Retype the listing exactly, with no images.

EXERCISE MATERIAL:
§

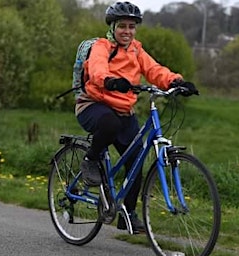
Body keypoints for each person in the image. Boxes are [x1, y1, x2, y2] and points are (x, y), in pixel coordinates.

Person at [75, 1, 198, 233]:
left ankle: (127, 214)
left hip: (124, 110)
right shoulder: (102, 47)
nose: (127, 31)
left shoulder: (136, 50)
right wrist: (109, 80)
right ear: (112, 27)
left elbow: (154, 70)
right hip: (93, 105)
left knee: (136, 162)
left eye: (132, 27)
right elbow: (97, 69)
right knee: (109, 124)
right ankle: (90, 161)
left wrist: (176, 82)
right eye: (122, 26)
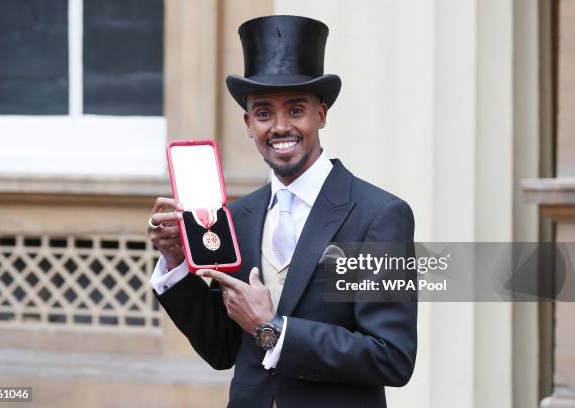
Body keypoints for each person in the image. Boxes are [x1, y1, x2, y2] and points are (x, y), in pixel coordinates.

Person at [147, 15, 417, 408]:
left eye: (295, 110)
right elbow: (223, 349)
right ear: (247, 123)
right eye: (263, 113)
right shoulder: (237, 218)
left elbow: (391, 356)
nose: (279, 127)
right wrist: (175, 262)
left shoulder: (379, 215)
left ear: (320, 115)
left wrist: (272, 330)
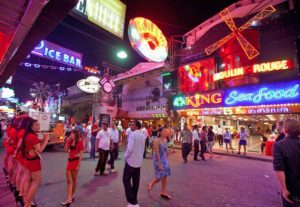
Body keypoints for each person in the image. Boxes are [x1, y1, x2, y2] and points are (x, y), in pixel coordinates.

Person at [21, 118, 49, 207]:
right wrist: (46, 140)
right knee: (37, 182)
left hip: (28, 160)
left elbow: (33, 146)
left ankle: (27, 201)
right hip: (33, 162)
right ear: (31, 127)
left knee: (28, 180)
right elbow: (40, 150)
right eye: (36, 125)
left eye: (38, 124)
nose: (38, 126)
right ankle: (27, 203)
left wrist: (41, 140)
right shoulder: (32, 136)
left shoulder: (28, 135)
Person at [273, 119, 300, 207]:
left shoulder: (279, 145)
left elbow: (279, 168)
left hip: (291, 187)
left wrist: (284, 189)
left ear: (285, 130)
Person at [123, 121, 147, 207]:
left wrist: (125, 156)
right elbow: (143, 149)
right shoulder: (143, 136)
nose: (131, 126)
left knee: (126, 180)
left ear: (136, 126)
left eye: (132, 125)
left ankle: (132, 201)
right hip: (138, 162)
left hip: (131, 161)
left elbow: (129, 149)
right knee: (135, 181)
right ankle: (134, 200)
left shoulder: (133, 135)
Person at [60, 129, 84, 206]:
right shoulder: (70, 141)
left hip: (75, 162)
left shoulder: (80, 142)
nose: (71, 135)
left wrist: (78, 165)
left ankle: (70, 196)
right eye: (71, 134)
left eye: (72, 134)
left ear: (75, 135)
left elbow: (80, 155)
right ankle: (69, 197)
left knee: (73, 179)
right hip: (70, 161)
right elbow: (65, 150)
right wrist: (67, 141)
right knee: (69, 180)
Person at [148, 128, 172, 199]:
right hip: (158, 160)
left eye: (166, 131)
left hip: (164, 159)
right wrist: (159, 164)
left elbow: (165, 150)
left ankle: (163, 192)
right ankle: (151, 184)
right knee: (160, 176)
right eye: (164, 131)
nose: (166, 132)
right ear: (160, 132)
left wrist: (167, 156)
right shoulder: (156, 140)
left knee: (165, 175)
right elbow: (157, 153)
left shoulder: (165, 140)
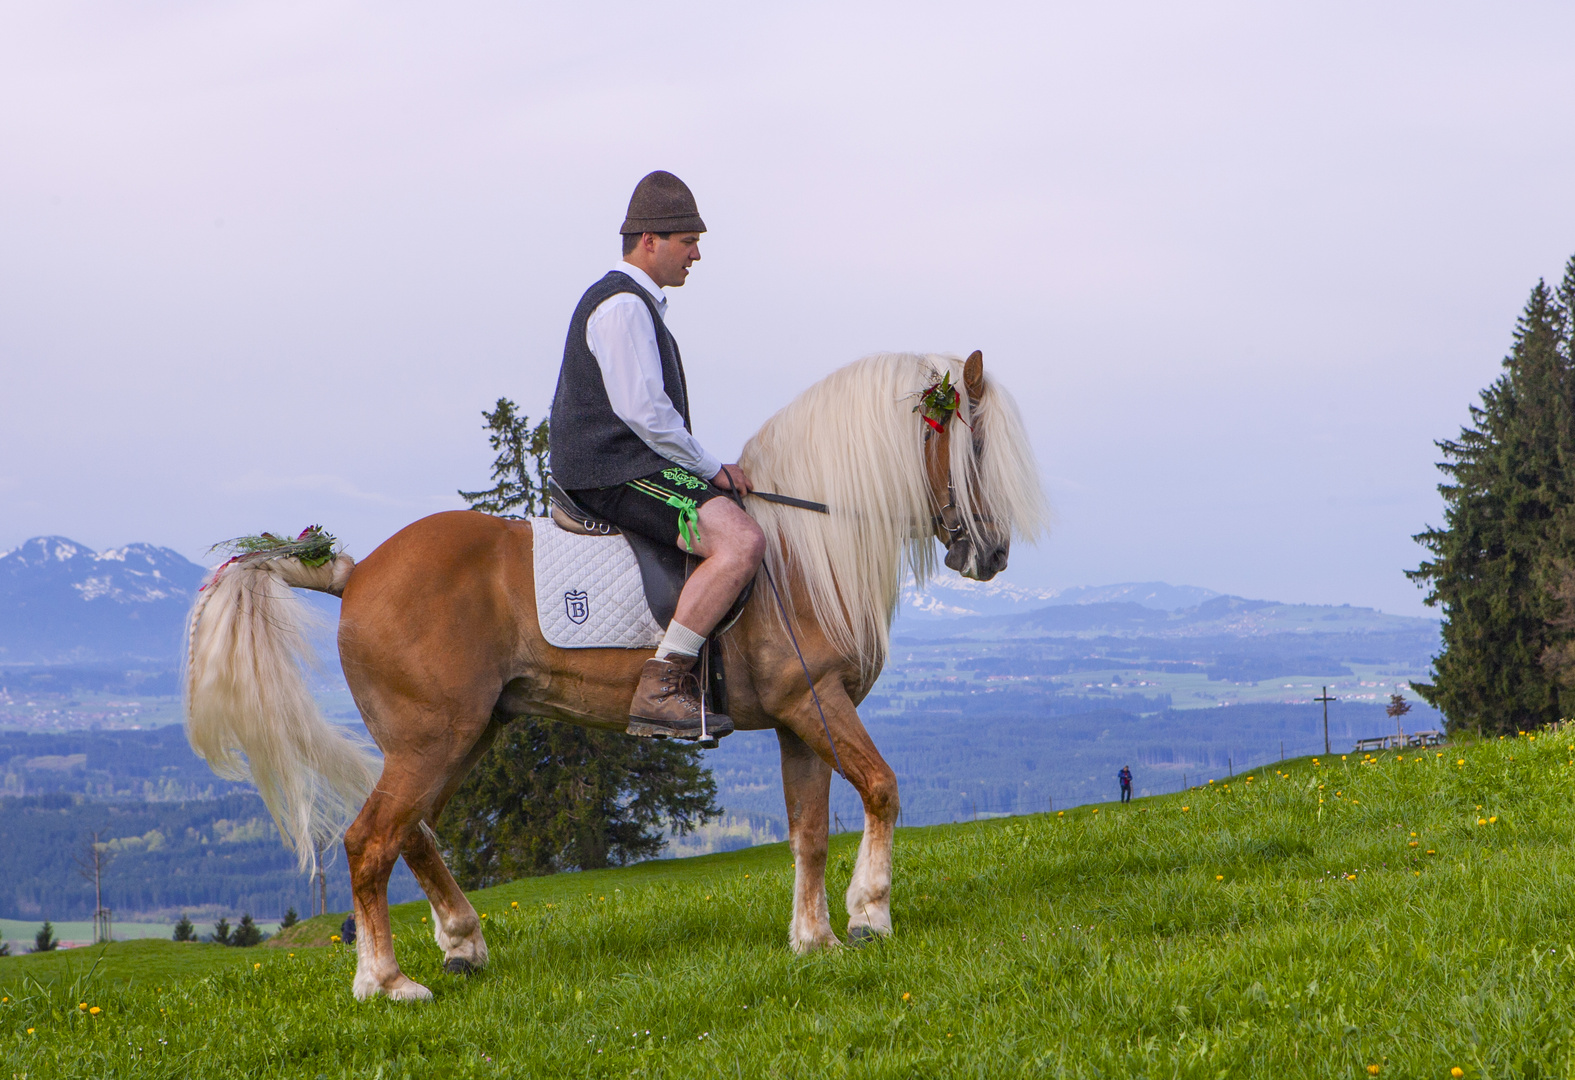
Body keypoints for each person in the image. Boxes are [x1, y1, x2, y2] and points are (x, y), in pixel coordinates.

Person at [548, 171, 766, 740]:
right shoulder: (623, 306)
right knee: (741, 540)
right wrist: (711, 467)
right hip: (614, 470)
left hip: (623, 465)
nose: (696, 253)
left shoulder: (634, 303)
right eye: (687, 240)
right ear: (649, 239)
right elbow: (644, 412)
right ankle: (663, 683)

§

EXPECTED ANSWER:
Body keypoints for each person in the image. Boxes are [x1, y1, x2, y2] and points are (x, y), in pixel coordinates.

Person at [75, 1, 198, 233]:
left ankle: (127, 214)
left hip: (124, 110)
right shoulder: (102, 47)
nose: (127, 31)
left shoulder: (136, 50)
right wrist: (109, 80)
right ear: (112, 27)
left elbow: (154, 70)
right hip: (93, 105)
left knee: (136, 162)
left eye: (132, 27)
right elbow: (97, 69)
right knee: (109, 124)
right ankle: (90, 161)
left wrist: (176, 82)
right eye: (122, 26)
Body keypoints for each person in the image. Boxes are [x1, y1, x2, y2] and points are (x, y), in pixel coordinates.

Person at [147, 15, 417, 408]:
left eye: (295, 110)
right elbow: (223, 349)
right ear: (247, 123)
right eye: (263, 113)
right shoulder: (237, 218)
left elbow: (391, 356)
nose: (279, 127)
right wrist: (175, 262)
left shoulder: (379, 215)
left ear: (320, 115)
left wrist: (272, 330)
Body keypoints for each person in the image. Boxes are [x1, y1, x2, y2] and points are (x, y), in pixel coordinates.

Person at [21, 118, 49, 207]:
right wrist: (46, 140)
right knee: (37, 182)
left hip: (28, 160)
left elbow: (33, 146)
left ankle: (27, 201)
right hip: (33, 162)
right ear: (31, 127)
left knee: (28, 180)
right elbow: (40, 150)
right eye: (36, 125)
left eye: (38, 124)
nose: (38, 126)
right ankle: (27, 203)
left wrist: (41, 140)
right shoulder: (32, 136)
left shoulder: (28, 135)
Person at [273, 119, 300, 207]:
left shoulder: (279, 145)
left elbow: (279, 168)
left hip: (291, 187)
left wrist: (284, 189)
left ear: (285, 130)
Person at [123, 121, 147, 207]:
left wrist: (125, 156)
right elbow: (143, 149)
right shoulder: (143, 136)
nose: (131, 126)
left knee: (126, 180)
left ear: (136, 126)
left eye: (132, 125)
left ankle: (132, 201)
right hip: (138, 162)
left hip: (131, 161)
left elbow: (129, 149)
right knee: (135, 181)
right ankle: (134, 200)
left shoulder: (133, 135)
Person at [60, 129, 84, 206]:
right shoulder: (70, 141)
left hip: (75, 162)
left shoulder: (80, 142)
nose: (71, 135)
left wrist: (78, 165)
left ankle: (70, 196)
right eye: (71, 134)
left eye: (72, 134)
left ear: (75, 135)
left elbow: (80, 155)
right ankle: (69, 197)
left knee: (73, 179)
right hip: (70, 161)
right elbow: (65, 150)
right wrist: (67, 141)
right knee: (69, 180)
Person at [148, 128, 172, 199]:
right hip: (158, 160)
left eye: (166, 131)
left hip: (164, 159)
right wrist: (159, 164)
left elbow: (165, 150)
left ankle: (163, 192)
right ankle: (151, 184)
right knee: (160, 176)
right eye: (164, 131)
nose: (166, 132)
right ear: (160, 132)
left wrist: (167, 156)
right shoulder: (156, 140)
left knee: (165, 175)
right elbow: (157, 153)
left shoulder: (165, 140)
Body keypoints for each person in the image. Boxes are [x1, y1, x2, y2] and points are (x, y), in pixel coordinates.

Person at [548, 171, 766, 740]:
right shoulder: (623, 306)
right knee: (741, 540)
right wrist: (711, 467)
right hip: (614, 470)
left hip: (623, 465)
nose: (696, 253)
left shoulder: (634, 303)
right eye: (687, 240)
right ear: (649, 239)
right elbow: (644, 412)
right ankle: (663, 683)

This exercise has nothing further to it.